# START OF DATA FOR PROCESSING

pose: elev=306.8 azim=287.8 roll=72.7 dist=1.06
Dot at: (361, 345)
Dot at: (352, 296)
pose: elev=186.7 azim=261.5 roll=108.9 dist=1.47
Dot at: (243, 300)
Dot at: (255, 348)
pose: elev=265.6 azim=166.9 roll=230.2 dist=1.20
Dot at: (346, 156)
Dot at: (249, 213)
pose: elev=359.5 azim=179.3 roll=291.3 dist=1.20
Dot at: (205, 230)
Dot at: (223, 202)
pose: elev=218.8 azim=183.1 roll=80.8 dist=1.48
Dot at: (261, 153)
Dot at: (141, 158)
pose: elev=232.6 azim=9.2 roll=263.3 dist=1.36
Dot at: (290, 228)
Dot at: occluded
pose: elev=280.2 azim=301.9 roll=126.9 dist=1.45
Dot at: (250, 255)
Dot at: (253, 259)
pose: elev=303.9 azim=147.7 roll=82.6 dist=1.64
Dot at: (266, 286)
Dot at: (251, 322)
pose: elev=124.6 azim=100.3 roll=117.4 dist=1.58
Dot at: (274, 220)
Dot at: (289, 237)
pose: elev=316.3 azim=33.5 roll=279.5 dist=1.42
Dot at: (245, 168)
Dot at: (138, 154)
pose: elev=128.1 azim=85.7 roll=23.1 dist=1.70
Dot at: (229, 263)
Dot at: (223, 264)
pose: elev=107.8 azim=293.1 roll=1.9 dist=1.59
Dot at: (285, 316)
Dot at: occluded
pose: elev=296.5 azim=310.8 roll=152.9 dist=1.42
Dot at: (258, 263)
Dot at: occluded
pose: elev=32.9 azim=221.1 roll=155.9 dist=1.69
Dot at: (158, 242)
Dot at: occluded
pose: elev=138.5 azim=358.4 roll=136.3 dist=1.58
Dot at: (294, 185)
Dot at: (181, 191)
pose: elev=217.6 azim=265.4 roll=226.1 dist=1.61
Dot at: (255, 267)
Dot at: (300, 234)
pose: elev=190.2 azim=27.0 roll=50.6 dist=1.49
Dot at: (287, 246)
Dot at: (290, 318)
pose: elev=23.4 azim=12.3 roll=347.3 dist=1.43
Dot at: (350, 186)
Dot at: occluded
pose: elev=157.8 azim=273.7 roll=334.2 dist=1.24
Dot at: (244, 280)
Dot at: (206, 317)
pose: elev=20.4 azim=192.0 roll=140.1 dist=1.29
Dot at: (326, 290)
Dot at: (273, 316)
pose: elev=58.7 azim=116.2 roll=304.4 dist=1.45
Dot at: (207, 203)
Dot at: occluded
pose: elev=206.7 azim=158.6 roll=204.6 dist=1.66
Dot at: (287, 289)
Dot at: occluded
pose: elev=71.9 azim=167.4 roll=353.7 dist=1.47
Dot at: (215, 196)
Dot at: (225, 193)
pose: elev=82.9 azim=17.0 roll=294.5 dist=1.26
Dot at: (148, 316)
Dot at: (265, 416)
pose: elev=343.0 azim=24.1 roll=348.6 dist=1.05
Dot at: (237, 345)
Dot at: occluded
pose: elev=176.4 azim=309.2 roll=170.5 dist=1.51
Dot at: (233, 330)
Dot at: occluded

# END OF DATA FOR PROCESSING

> **WORK REQUIRED**:
Lay out every line of the entries above as a JSON list of strings, with one string per line and any blank lines omitted.

> **FULL ANSWER**:
[
  "pose: elev=306.8 azim=287.8 roll=72.7 dist=1.06",
  "Dot at: (361, 345)",
  "Dot at: (352, 296)",
  "pose: elev=186.7 azim=261.5 roll=108.9 dist=1.47",
  "Dot at: (243, 300)",
  "Dot at: (255, 348)",
  "pose: elev=265.6 azim=166.9 roll=230.2 dist=1.20",
  "Dot at: (346, 156)",
  "Dot at: (249, 213)",
  "pose: elev=359.5 azim=179.3 roll=291.3 dist=1.20",
  "Dot at: (205, 230)",
  "Dot at: (223, 202)",
  "pose: elev=218.8 azim=183.1 roll=80.8 dist=1.48",
  "Dot at: (261, 153)",
  "Dot at: (141, 158)",
  "pose: elev=232.6 azim=9.2 roll=263.3 dist=1.36",
  "Dot at: (290, 228)",
  "Dot at: occluded",
  "pose: elev=280.2 azim=301.9 roll=126.9 dist=1.45",
  "Dot at: (250, 255)",
  "Dot at: (253, 259)",
  "pose: elev=303.9 azim=147.7 roll=82.6 dist=1.64",
  "Dot at: (266, 286)",
  "Dot at: (251, 322)",
  "pose: elev=124.6 azim=100.3 roll=117.4 dist=1.58",
  "Dot at: (274, 220)",
  "Dot at: (289, 237)",
  "pose: elev=316.3 azim=33.5 roll=279.5 dist=1.42",
  "Dot at: (245, 168)",
  "Dot at: (138, 154)",
  "pose: elev=128.1 azim=85.7 roll=23.1 dist=1.70",
  "Dot at: (229, 263)",
  "Dot at: (223, 264)",
  "pose: elev=107.8 azim=293.1 roll=1.9 dist=1.59",
  "Dot at: (285, 316)",
  "Dot at: occluded",
  "pose: elev=296.5 azim=310.8 roll=152.9 dist=1.42",
  "Dot at: (258, 263)",
  "Dot at: occluded",
  "pose: elev=32.9 azim=221.1 roll=155.9 dist=1.69",
  "Dot at: (158, 242)",
  "Dot at: occluded",
  "pose: elev=138.5 azim=358.4 roll=136.3 dist=1.58",
  "Dot at: (294, 185)",
  "Dot at: (181, 191)",
  "pose: elev=217.6 azim=265.4 roll=226.1 dist=1.61",
  "Dot at: (255, 267)",
  "Dot at: (300, 234)",
  "pose: elev=190.2 azim=27.0 roll=50.6 dist=1.49",
  "Dot at: (287, 246)",
  "Dot at: (290, 318)",
  "pose: elev=23.4 azim=12.3 roll=347.3 dist=1.43",
  "Dot at: (350, 186)",
  "Dot at: occluded",
  "pose: elev=157.8 azim=273.7 roll=334.2 dist=1.24",
  "Dot at: (244, 280)",
  "Dot at: (206, 317)",
  "pose: elev=20.4 azim=192.0 roll=140.1 dist=1.29",
  "Dot at: (326, 290)",
  "Dot at: (273, 316)",
  "pose: elev=58.7 azim=116.2 roll=304.4 dist=1.45",
  "Dot at: (207, 203)",
  "Dot at: occluded",
  "pose: elev=206.7 azim=158.6 roll=204.6 dist=1.66",
  "Dot at: (287, 289)",
  "Dot at: occluded",
  "pose: elev=71.9 azim=167.4 roll=353.7 dist=1.47",
  "Dot at: (215, 196)",
  "Dot at: (225, 193)",
  "pose: elev=82.9 azim=17.0 roll=294.5 dist=1.26",
  "Dot at: (148, 316)",
  "Dot at: (265, 416)",
  "pose: elev=343.0 azim=24.1 roll=348.6 dist=1.05",
  "Dot at: (237, 345)",
  "Dot at: occluded",
  "pose: elev=176.4 azim=309.2 roll=170.5 dist=1.51",
  "Dot at: (233, 330)",
  "Dot at: occluded"
]